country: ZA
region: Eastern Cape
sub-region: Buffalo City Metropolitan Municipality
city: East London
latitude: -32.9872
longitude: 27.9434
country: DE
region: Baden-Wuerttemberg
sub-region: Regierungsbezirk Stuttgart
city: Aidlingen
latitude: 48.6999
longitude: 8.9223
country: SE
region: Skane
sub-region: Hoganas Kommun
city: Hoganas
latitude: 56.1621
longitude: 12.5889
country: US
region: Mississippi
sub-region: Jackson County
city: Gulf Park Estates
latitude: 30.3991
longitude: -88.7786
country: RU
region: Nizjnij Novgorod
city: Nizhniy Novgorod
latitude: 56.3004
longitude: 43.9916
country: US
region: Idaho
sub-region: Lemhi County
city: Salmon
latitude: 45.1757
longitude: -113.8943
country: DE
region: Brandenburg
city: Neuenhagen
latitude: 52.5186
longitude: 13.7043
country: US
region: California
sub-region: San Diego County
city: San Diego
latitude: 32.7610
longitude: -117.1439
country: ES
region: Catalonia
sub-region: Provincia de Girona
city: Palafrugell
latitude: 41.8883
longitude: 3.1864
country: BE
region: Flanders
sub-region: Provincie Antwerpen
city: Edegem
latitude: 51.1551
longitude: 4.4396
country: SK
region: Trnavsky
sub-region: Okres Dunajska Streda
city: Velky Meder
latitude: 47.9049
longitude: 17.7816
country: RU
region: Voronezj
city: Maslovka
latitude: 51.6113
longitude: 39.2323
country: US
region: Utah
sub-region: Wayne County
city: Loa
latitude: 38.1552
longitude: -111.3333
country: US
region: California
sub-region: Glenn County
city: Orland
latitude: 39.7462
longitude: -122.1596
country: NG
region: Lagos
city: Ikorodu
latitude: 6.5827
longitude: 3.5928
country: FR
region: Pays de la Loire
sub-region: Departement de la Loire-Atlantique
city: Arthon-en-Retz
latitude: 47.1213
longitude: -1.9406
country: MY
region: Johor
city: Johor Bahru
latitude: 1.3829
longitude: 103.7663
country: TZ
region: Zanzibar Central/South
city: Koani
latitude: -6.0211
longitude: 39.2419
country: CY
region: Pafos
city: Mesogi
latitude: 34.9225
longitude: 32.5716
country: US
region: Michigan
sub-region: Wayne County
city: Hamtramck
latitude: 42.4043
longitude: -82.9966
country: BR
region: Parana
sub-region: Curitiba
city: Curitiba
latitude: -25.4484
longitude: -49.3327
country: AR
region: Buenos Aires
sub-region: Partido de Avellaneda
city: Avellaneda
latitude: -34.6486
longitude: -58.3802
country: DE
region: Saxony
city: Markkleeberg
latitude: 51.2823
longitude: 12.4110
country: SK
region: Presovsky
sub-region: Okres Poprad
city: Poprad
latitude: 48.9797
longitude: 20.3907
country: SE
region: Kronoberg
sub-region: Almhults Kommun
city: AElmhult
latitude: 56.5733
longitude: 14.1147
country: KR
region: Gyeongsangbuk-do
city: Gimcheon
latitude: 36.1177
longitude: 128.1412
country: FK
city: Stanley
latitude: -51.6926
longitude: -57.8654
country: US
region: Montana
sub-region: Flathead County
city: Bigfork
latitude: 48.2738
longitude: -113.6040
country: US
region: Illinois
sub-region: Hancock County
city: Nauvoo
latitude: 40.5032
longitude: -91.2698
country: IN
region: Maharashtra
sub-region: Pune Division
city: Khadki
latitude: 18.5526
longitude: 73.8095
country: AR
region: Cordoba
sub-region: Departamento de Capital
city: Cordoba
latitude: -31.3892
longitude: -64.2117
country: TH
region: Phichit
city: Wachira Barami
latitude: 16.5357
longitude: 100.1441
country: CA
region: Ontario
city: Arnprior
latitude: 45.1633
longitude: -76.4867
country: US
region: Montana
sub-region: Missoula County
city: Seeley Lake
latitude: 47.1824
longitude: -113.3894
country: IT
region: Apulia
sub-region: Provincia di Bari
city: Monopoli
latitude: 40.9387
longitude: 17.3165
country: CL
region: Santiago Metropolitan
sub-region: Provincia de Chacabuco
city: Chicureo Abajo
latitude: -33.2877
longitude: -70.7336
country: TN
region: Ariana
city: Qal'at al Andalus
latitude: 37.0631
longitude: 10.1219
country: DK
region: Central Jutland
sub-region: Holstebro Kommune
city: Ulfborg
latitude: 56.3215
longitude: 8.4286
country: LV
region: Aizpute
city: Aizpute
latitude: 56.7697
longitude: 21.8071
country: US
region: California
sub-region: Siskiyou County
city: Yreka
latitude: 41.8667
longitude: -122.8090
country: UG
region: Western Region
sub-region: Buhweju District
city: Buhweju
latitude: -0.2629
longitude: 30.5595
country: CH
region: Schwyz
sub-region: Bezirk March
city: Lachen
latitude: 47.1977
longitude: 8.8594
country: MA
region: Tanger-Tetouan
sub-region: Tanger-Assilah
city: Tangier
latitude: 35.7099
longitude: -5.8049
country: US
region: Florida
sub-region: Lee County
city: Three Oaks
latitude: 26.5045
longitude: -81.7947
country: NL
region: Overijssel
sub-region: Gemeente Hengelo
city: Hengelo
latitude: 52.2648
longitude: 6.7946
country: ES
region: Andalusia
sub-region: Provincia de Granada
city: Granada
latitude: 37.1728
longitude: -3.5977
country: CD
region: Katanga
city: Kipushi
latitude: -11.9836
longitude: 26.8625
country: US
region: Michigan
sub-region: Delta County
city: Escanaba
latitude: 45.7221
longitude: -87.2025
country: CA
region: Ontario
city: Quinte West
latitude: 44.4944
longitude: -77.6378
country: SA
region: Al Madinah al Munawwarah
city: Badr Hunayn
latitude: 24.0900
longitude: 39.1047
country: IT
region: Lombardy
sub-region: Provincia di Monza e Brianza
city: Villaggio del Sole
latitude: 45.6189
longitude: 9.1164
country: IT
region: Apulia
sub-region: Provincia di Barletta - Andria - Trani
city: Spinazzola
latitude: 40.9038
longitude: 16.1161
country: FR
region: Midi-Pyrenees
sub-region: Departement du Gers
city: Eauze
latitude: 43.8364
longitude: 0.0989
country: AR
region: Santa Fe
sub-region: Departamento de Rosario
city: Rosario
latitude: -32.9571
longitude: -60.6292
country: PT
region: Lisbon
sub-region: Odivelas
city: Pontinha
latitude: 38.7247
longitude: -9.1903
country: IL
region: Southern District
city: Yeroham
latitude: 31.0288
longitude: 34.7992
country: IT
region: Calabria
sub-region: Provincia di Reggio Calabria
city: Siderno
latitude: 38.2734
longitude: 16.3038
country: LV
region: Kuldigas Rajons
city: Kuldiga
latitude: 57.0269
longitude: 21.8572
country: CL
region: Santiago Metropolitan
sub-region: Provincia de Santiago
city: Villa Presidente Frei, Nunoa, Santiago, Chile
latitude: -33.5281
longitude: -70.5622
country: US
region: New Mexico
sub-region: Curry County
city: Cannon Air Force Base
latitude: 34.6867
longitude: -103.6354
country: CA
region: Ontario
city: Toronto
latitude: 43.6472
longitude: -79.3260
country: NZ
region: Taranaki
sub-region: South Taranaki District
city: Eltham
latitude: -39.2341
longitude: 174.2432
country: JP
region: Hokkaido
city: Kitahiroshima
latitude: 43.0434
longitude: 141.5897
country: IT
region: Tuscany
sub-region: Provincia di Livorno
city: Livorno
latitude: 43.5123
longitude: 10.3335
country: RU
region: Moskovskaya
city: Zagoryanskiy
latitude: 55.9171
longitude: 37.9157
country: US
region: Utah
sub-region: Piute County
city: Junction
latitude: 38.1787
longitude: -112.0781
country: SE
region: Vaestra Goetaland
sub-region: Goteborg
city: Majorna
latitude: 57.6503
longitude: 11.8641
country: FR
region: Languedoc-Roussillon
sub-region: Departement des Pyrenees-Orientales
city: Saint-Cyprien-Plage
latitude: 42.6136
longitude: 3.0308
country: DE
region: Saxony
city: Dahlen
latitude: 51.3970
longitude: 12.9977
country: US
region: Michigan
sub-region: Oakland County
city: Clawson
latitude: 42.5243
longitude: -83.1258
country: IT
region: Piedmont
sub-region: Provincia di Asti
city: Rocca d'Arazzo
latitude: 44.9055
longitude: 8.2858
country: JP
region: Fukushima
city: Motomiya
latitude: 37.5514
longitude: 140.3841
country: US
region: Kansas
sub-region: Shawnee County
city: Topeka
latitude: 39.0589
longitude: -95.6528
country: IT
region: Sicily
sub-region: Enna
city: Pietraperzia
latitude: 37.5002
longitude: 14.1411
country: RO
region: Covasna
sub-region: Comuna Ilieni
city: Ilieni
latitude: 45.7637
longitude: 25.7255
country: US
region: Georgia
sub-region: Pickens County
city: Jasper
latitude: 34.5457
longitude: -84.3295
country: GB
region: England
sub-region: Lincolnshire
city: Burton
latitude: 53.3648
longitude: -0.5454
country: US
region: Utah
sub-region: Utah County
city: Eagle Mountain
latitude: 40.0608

+ + +

• _TASK BRIEF_: Can you reproduce the material word for word, from the line with "latitude: 34.9225" up to and including the line with "region: Buenos Aires"?

• _EXPECTED ANSWER_:
latitude: 34.9225
longitude: 32.5716
country: US
region: Michigan
sub-region: Wayne County
city: Hamtramck
latitude: 42.4043
longitude: -82.9966
country: BR
region: Parana
sub-region: Curitiba
city: Curitiba
latitude: -25.4484
longitude: -49.3327
country: AR
region: Buenos Aires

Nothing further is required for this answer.